18.104.22.168. Long-Term Adaptations
Long-term adaptations refer to major structural changes to overcome adversity
caused by climate change. These may include:
- Changes in land use result from the differential response of crops to climate
change. Studies reported by Parry et al. (1988) for central Europe show an “optimal
land use” in which the area cultivated with winter wheat, maize, and vegetables
increases while the allocation to spring wheat, barley, and potato, decreases.
Changes in land allocation also may be used to stabilize production. In this
case, crops with high interannual variability in production (e.g., wheat) may
be replaced by crops with lower productivity but more stable yields (e.g., pasture).

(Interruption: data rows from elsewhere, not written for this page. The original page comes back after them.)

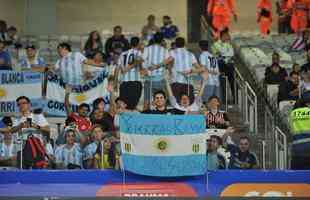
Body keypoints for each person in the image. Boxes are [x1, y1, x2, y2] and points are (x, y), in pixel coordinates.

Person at [169, 37, 203, 103]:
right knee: (188, 104)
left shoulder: (172, 52)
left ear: (175, 44)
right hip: (188, 83)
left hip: (176, 82)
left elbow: (168, 65)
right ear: (184, 44)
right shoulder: (190, 54)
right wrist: (191, 71)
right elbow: (199, 68)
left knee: (176, 104)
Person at [142, 32, 171, 109]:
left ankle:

- Biotechnology offers another possibility to adapt to stresses (heat, water,
pests and disease, etc.) that are enhanced by climate change by allowing development
of “designer cultivars” (Goodman et al., 1987)—considering strictly the principles
of biosafety to avoid possible negative impacts of this technique. Species that
have not been used previously for agricultural purposes may be identified and
others already identified may be more quickly brought into use.
- Crop substitution
also may be useful for conservation of soil moisture. Some crops use a low amount
of water and are more water- and heat-resistant, so they tolerate dry weather
better than others do. For example, sorghum is more tolerant of hot and dry
conditions than maize.
- Microclimate modification may be used to improve WUE
in agriculture. Windbreaks, for example, reduce evaporative demand from the
plants they shelter. Sheltered plants remain better hydrated and thus are better
able to carry out photosynthesis (Rosenberg, 1979). A wide array of intercropping,
multi-cropping, relay cropping, and other techniques provide greater production
per unit area occupied and can be useful to improve WUE. Irrigation efficiency
can be improved considerably with new land-field techniques (laser-leveling
of fields, minimum tillage, chiseling compacted soils, stubble mulching, etc.)
or new management strategies (irrigation scheduling, monitoring soil moisture
status, etc.) (Kromm and White, 1990).
- Changes in farming systems may be necessary
in some areas for farming to remain viable and competitive. Specialized arable
farms with production of vegetables, cereals, seed crops, fruits, and other
crops often have only a few species on the farm, depending on soil and climate
conditions. These specialized farms, especially dairying and arable, may be
more affected by climate change than mixed farms. Mixed farms with both livestock
and arable production have more options for change and thus larger resilience
to change in the environment.
Studies on adapting farming systems to climate change need to consider all
of the agronomic decisions made at the farm level (Kaiser et al., 1993). Economic
considerations are very important in this context (Antle, 1996). Results of
farm-level analyses on the impacts of climate change generally have shown a
large reduction in adverse impacts when adaptation is fully implemented. However,
this will result in land-use changes (Parry et al., 1999).